También encontró a Isipó. La miró con severidad y le dijo:
-En cuanto a ti, tienes doble culpa. Bien pudiste salvar la vida de Aguapé, y no lo hiciste. Así pues, serás la planta que cure y salve todos los venenos del mundo. El hombre tendrá conocimiento de ello. Te buscará, te romperá las ramas, arrancará tus hojas y con ellas curará la picadura de tu her­mana que, desde este momento y como has visto, es y será la víbora más venenosa de todas. Así permaneceréis ambas, por los siglos de los siglos y hasta el fin del Universo, cuando el fuego calcine todo lo que ha sido creado.
A1 terminar de decir esto, Tupá se retiró al misterio de su cueva y cuando sus palabras dejaron de vibrar en el aire quieto de la selva, Isipó, aterrorizada, sintió cómo sus pies se convertían en poderosas raíces que se adentraron en la tierra. Todo su cuerpo se transformó en una espesa enreda­dera en liana de voluble tallo y hojas intensamente verdes. Y cuando quiso rogar a Tupá para que la perdonara el mal que había hecho y también a todos los dioses de la selva, vio horrorizada que era un enorme vegetal que sólo movía sus hojas, pero no podía hablar. Su voz había huido junto con su forma humana que se había desvanecido en el mun­do de las sombras.

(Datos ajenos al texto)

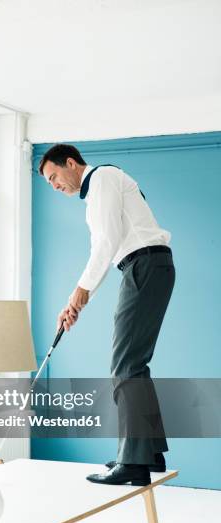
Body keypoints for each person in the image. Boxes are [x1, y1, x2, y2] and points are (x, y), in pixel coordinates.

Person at [39, 143, 175, 486]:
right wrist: (80, 300)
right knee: (134, 365)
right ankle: (148, 454)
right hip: (144, 266)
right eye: (49, 183)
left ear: (71, 163)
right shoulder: (99, 189)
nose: (54, 186)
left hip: (144, 264)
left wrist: (79, 293)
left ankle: (133, 462)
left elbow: (106, 242)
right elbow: (105, 247)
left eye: (54, 176)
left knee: (126, 365)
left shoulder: (101, 179)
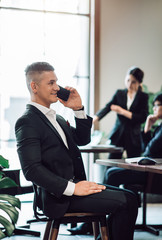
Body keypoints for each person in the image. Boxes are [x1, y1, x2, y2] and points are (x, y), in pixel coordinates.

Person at [15, 62, 138, 240]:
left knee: (131, 197)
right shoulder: (27, 122)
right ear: (34, 86)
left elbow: (82, 139)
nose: (57, 88)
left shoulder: (56, 117)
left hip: (76, 186)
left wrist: (78, 110)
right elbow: (31, 170)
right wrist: (73, 188)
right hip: (58, 197)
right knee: (125, 202)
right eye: (51, 83)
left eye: (56, 82)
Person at [104, 93, 162, 192]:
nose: (154, 109)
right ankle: (116, 204)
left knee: (112, 174)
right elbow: (147, 150)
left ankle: (110, 205)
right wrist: (147, 129)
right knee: (111, 172)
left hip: (154, 173)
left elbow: (150, 150)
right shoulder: (159, 127)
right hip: (148, 169)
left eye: (157, 105)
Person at [93, 66, 149, 159]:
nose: (129, 84)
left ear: (139, 83)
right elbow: (108, 107)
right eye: (128, 80)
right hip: (118, 135)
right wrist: (94, 118)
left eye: (133, 82)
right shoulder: (119, 94)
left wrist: (121, 111)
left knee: (134, 167)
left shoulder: (143, 97)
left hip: (133, 137)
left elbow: (142, 118)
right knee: (111, 164)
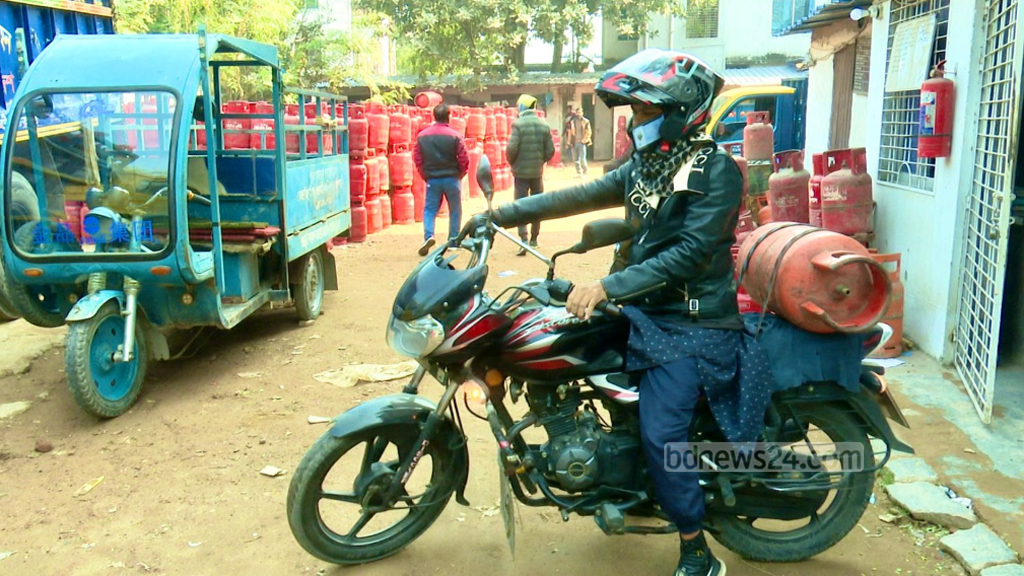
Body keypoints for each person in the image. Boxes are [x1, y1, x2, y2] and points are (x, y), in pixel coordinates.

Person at [482, 49, 774, 576]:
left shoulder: (717, 172)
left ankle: (696, 551)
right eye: (632, 113)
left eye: (642, 113)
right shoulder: (649, 163)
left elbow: (688, 252)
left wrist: (606, 284)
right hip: (643, 308)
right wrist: (497, 215)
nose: (633, 123)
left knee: (663, 435)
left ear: (682, 111)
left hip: (691, 322)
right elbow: (579, 195)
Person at [413, 103, 469, 256]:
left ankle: (429, 236)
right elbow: (464, 158)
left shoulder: (422, 136)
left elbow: (417, 158)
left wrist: (425, 174)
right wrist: (460, 174)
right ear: (448, 116)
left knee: (430, 209)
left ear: (434, 116)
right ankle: (453, 241)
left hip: (433, 179)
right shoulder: (455, 135)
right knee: (455, 210)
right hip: (452, 178)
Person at [506, 94, 554, 255]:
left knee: (520, 206)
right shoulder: (543, 125)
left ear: (521, 107)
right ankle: (534, 239)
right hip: (537, 173)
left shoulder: (517, 124)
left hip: (520, 174)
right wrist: (540, 161)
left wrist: (513, 163)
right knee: (537, 204)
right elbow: (550, 151)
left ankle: (523, 240)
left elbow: (512, 148)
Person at [563, 106, 592, 178]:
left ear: (582, 113)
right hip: (574, 143)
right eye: (577, 112)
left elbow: (589, 132)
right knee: (575, 159)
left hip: (582, 143)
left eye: (580, 112)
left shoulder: (586, 121)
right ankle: (579, 172)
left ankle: (585, 172)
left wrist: (584, 140)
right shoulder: (572, 122)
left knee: (582, 159)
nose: (578, 114)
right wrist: (568, 143)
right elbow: (569, 133)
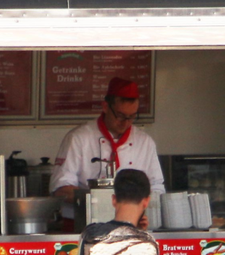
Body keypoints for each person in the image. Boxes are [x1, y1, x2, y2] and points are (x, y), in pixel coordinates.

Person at [50, 77, 165, 227]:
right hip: (80, 224)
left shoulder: (145, 142)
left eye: (132, 117)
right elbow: (60, 188)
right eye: (120, 115)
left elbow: (156, 187)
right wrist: (99, 198)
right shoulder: (78, 138)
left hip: (132, 225)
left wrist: (140, 210)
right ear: (105, 106)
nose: (125, 122)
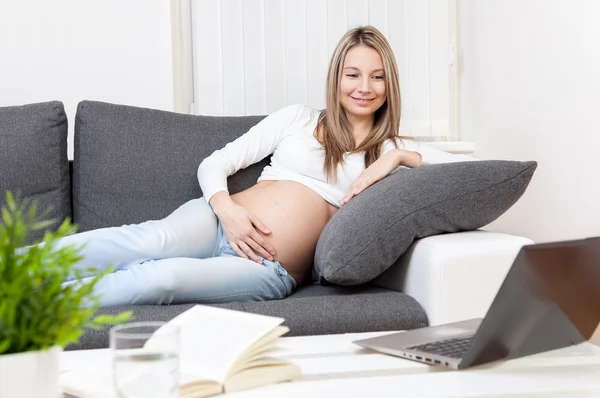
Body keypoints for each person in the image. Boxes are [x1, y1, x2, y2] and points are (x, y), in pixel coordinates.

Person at [59, 25, 475, 307]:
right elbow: (214, 163)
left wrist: (399, 156)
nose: (364, 88)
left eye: (377, 77)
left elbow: (474, 174)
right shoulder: (298, 118)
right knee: (137, 244)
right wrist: (227, 210)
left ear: (390, 85)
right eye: (353, 74)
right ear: (337, 78)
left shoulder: (392, 149)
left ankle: (33, 307)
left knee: (159, 280)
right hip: (218, 220)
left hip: (265, 268)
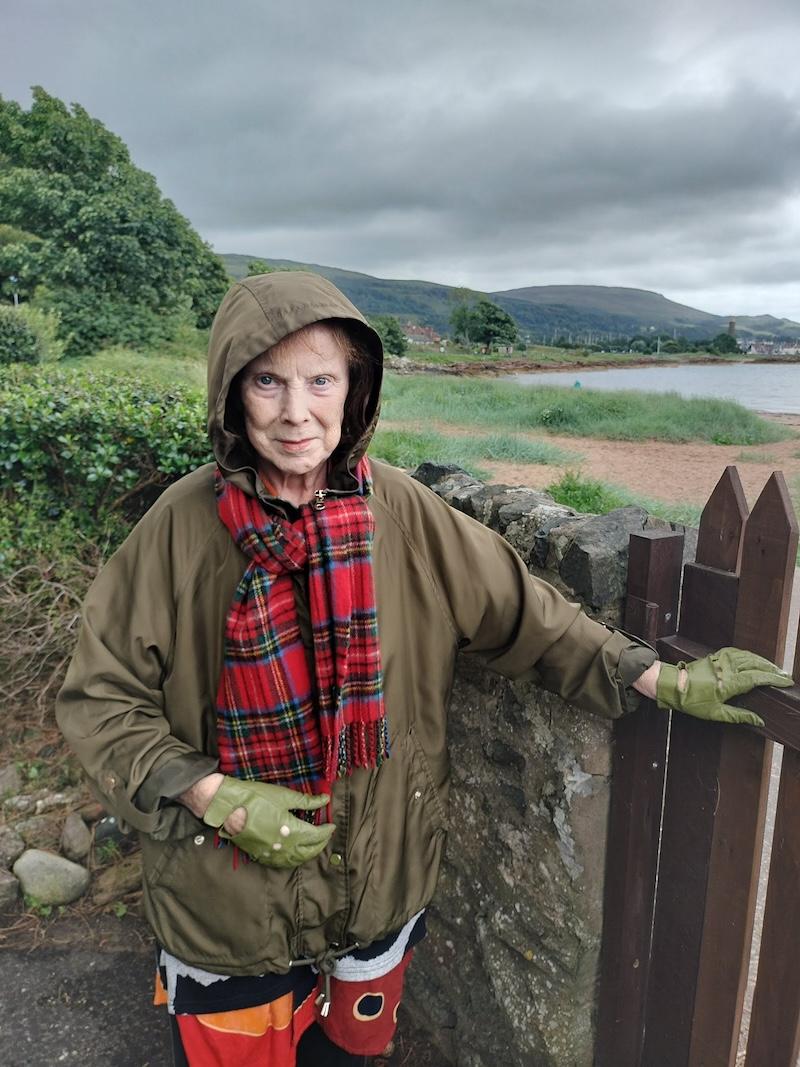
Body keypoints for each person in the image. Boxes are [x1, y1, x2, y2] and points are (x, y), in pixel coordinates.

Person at [56, 272, 793, 1067]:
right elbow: (101, 698)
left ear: (355, 389)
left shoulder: (402, 513)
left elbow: (527, 615)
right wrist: (213, 794)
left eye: (320, 379)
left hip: (376, 890)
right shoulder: (179, 529)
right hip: (225, 908)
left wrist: (664, 679)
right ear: (233, 392)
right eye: (267, 380)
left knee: (352, 1058)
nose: (295, 410)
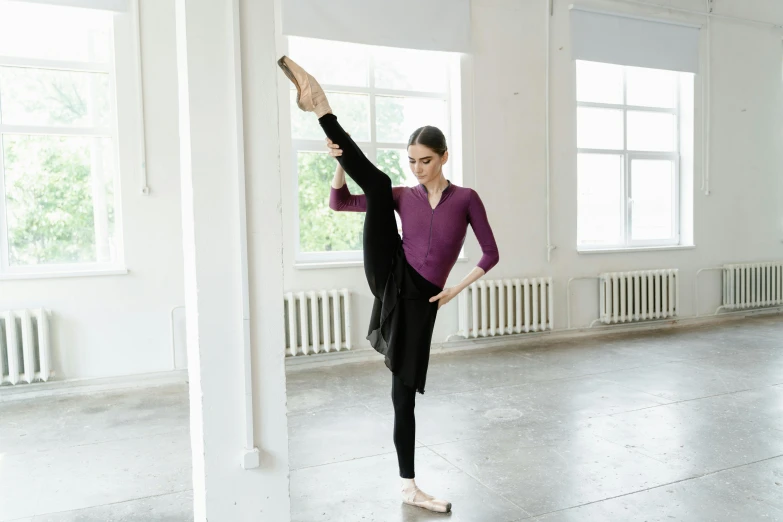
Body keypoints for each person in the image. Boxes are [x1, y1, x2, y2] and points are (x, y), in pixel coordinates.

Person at [278, 55, 499, 514]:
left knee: (403, 395)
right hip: (390, 270)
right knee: (378, 183)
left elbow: (490, 254)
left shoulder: (466, 199)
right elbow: (340, 202)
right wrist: (338, 164)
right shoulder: (401, 195)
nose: (417, 169)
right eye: (413, 161)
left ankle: (409, 486)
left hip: (424, 299)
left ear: (443, 157)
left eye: (425, 161)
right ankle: (321, 106)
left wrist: (456, 289)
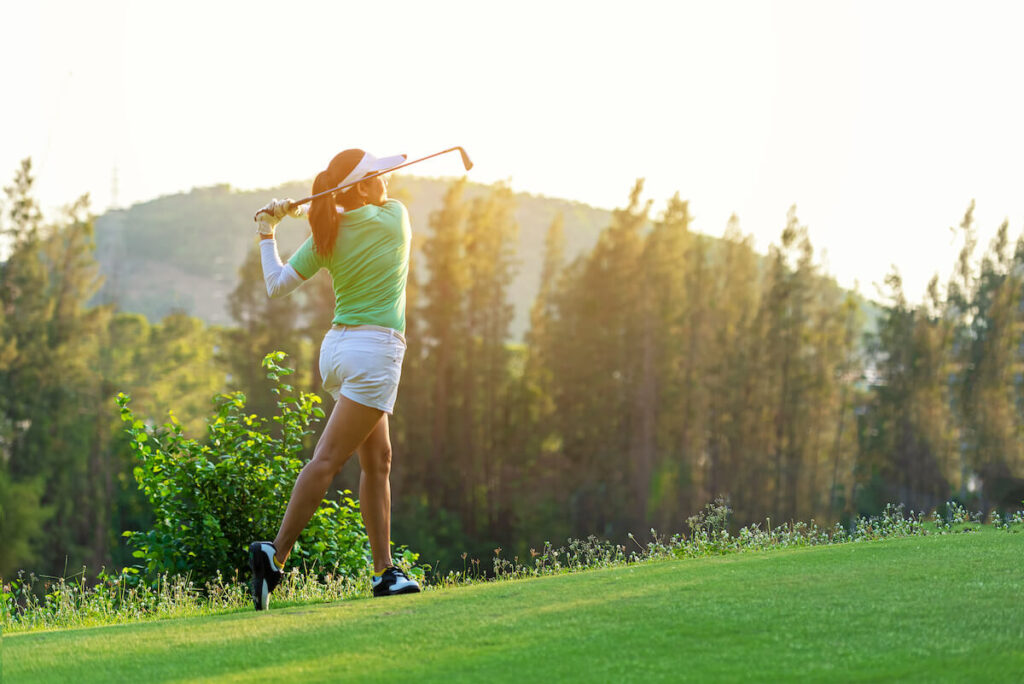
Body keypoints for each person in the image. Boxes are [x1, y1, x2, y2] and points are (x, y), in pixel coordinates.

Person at [248, 149, 420, 610]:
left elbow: (277, 284)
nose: (387, 180)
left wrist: (270, 230)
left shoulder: (327, 231)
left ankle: (385, 570)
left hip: (339, 353)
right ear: (363, 187)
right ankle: (275, 554)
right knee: (326, 461)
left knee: (378, 459)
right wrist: (320, 205)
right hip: (374, 354)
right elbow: (366, 202)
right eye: (378, 175)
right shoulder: (395, 217)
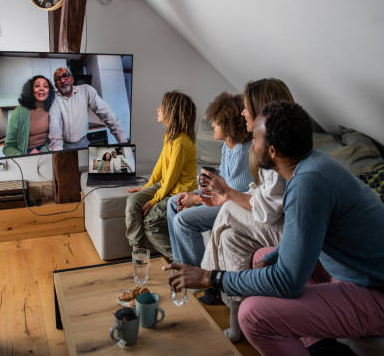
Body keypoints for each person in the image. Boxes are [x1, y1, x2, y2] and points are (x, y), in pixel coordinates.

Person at [165, 101, 384, 356]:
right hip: (361, 276)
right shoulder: (311, 166)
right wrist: (273, 257)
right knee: (262, 257)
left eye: (255, 138)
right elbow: (308, 236)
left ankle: (315, 342)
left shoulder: (308, 184)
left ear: (272, 151)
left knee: (253, 315)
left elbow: (287, 282)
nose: (251, 143)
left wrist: (210, 277)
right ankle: (320, 346)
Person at [196, 79, 294, 311]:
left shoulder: (277, 151)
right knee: (230, 237)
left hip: (285, 228)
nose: (242, 113)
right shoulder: (266, 146)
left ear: (262, 112)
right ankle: (238, 307)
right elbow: (261, 192)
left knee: (229, 210)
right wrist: (225, 194)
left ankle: (206, 278)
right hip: (275, 220)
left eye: (247, 107)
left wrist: (228, 195)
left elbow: (267, 211)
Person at [166, 92, 253, 281]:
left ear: (229, 125)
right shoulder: (227, 145)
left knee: (183, 221)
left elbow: (232, 195)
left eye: (216, 122)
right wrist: (201, 189)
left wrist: (197, 199)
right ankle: (181, 265)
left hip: (235, 204)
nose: (212, 125)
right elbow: (223, 178)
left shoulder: (243, 153)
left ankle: (199, 276)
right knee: (174, 202)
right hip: (223, 195)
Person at [125, 91, 198, 259]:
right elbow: (160, 165)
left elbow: (172, 177)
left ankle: (180, 261)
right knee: (133, 201)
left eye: (162, 106)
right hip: (166, 186)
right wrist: (147, 187)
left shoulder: (181, 142)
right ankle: (137, 251)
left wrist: (154, 200)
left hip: (177, 190)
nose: (158, 109)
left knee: (150, 221)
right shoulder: (170, 137)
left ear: (172, 112)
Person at [48, 67, 128, 150]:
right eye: (58, 79)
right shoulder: (54, 98)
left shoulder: (86, 90)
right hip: (64, 146)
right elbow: (54, 126)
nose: (62, 80)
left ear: (72, 79)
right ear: (55, 85)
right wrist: (57, 150)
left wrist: (123, 140)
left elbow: (106, 114)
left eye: (65, 76)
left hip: (84, 143)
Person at [3, 75, 55, 156]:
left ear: (49, 91)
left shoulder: (52, 110)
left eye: (45, 86)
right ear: (31, 90)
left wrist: (43, 151)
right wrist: (24, 156)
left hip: (47, 149)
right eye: (37, 86)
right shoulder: (19, 112)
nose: (42, 88)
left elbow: (55, 138)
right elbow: (8, 147)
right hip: (25, 153)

Y dicen los magos piaches y los brujos de las selvas y las tribus que esta planta, conocida con el nombre de Isipó, par­tidas sus ramas y puestas en aguardiente de maíz o caña, es la mejor y más eficaz medicina para la mordedura de la ví­bora.
Así fueron los hechos, y así Tupá castigó a las dos herma­nas que no supieron comprender los sentimientos de fideli­dad y amor del gentil Aguapé.
Cuentan algunos viejos y sabios piaches que a, veces, y cuando el plenilunio de la Luna o las estrellas hermosea ciertas regiones de los Andes, sobre todo por las que corre y se desliza el gran Paraná, se escuchan los lamentos de las in­diecitas, que lloran arrepentidas de su mala acción. Quién sabe si algún día, Tupá se apiadará de ellas y hará que se transformen en nube o quizá en una de esas estrellas que en las azuladas noches corren por el firmamento como suspiros luminosos.
Esto me lo contó un indio muy anciano que tenía en sus ojos la luz del sueño eterno y a punto estaba de despertar en los hermosos confines del espacio infinito, donde nacen y vi­ven las flores, las almas y los astros que nunca mueren.
No sé si es verdad o sueño, pero lo cierto es que lo dije­ron las tenues y misteriosas voces del tiempo y también el alucinante resplandor de los soles dormidos.